Cousins Properties’ (CUZ - Free Report) unmatched portfolio of Class A office assets, located in Sun Belt markets, enables it to enjoy high demand. Moreover, the company is focusing on trophy assets and opportunistic developments in targeted submarkets to strengthen its platform. These efforts to fortify its position in markets, with robust rent growth, augur well for long-term growth.
However, stiff competition from other market players remains a concern before the company as this impacts its ability to retain and attract tenants at higher rents. Further, rate hike adds to its woes.
Notably, Cousins Properties owns a portfolio of Class A office assets which is concentrated over the high-growth Sun Belt markets, which, due to their long-term demographic trends, exhibit above-average job growth. Also, assets in these markets command higher rents compared with the broader market. In fact, the majority of the company’s office portfolio is situated in the best urban submarkets in each city, offering the company ample room for growth. Further, Cousins Properties has a well-diversified high-end tenant roster with less dependence on a single industry.
Additionally, the company has been making concerted efforts to build a stronger platform with trophy assets and opportunistic developments in high-barrier-to-entry submarkets in Atlanta, Austin, Charlotte, Phoenix and Tampa. In fact, the Class A office real estate environment in these markets has experienced robust net growth and positive net absorption in recent years.
Moreover, Cousins Properties focuses on maintaining a disciplined balance sheet, with ample liquidity to leverage on improving market fundamentals and raise operational efficiency, which aids in long-term growth. The company has also made significant efforts to increase its unencumbered asset pool.
Over the past three months, shares of this Zacks Rank #3 (Hold) stock have outperformed the industry it belongs to. During this period, shares of the company have gained 12.1% against the industry’s growth of 5%. Moreover, the trend in estimate revisions of current-year funds from operations (FFO) per share indicates a steady earnings outlook for the company.
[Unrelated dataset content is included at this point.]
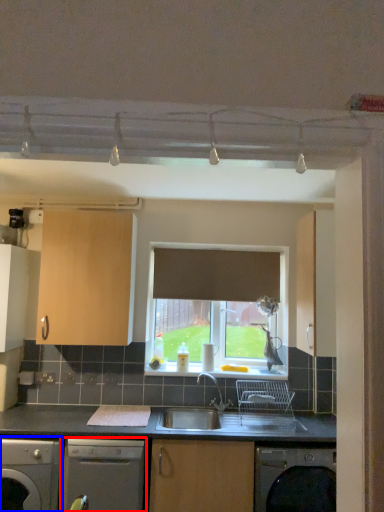
Question: Which object is further to the camera taking this photo, dishwasher (highlighted by a red box) or dishwasher (highlighted by a blue box)?

Choices:
 (A) dishwasher
 (B) dishwasher

Answer: (A)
Nevertheless, Cousins Properties faces intense competition from developers, owners and operators of office properties and other commercial real estates, including sublease space available from its tenants. Moreover, supply is increasing in the market therefore any robust growth is likely to remain elusive in the near term.
Further, rise in interest rates poses a challenge for Cousins Properties. This is because the company’s ability to refinance existing debt would be restricted while interest cost on new debt would increase. This could adversely affect the company’s financial results and consequently dent its dividend payout.
Stocks to Consider
A few better-ranked stocks from the same space include LaSalle Hotel Properties (LHO - Free Report) , Park Hotels & Resorts Inc. (PK - Free Report) and Arbor Realty Trust (ABR - Free Report) . While LaSalle Hotel and Park Hotels & Resorts sport a Zacks Rank of 1 (Strong Buy), Arbor Realty carries a Zacks Rank #2 (Buy). You can see the complete list of today’s Zacks #1 Rank stocks here.
LaSalle Hotel’s FFO per share estimates for 2018 have been revised upward marginally to $2.21 over the past month. The stock has gained 25.7% during the past six months.
Park Hotels & Resorts’ Zacks Consensus Estimate for 2018 FFO per share has been revised upward marginally to $2.73 over the past month. The stock has rallied 5.2% in six months’ time.
Arbor Realty’s Zacks Consensus Estimate for 2018 FFO per share has remained unchanged at $1.03 over the past month. Its shares have returned 15.3% in the past six months.
Note: Anything related to earnings presented in this write-up represents funds from operations (FFO) — a widely used metric to gauge the performance of REITs.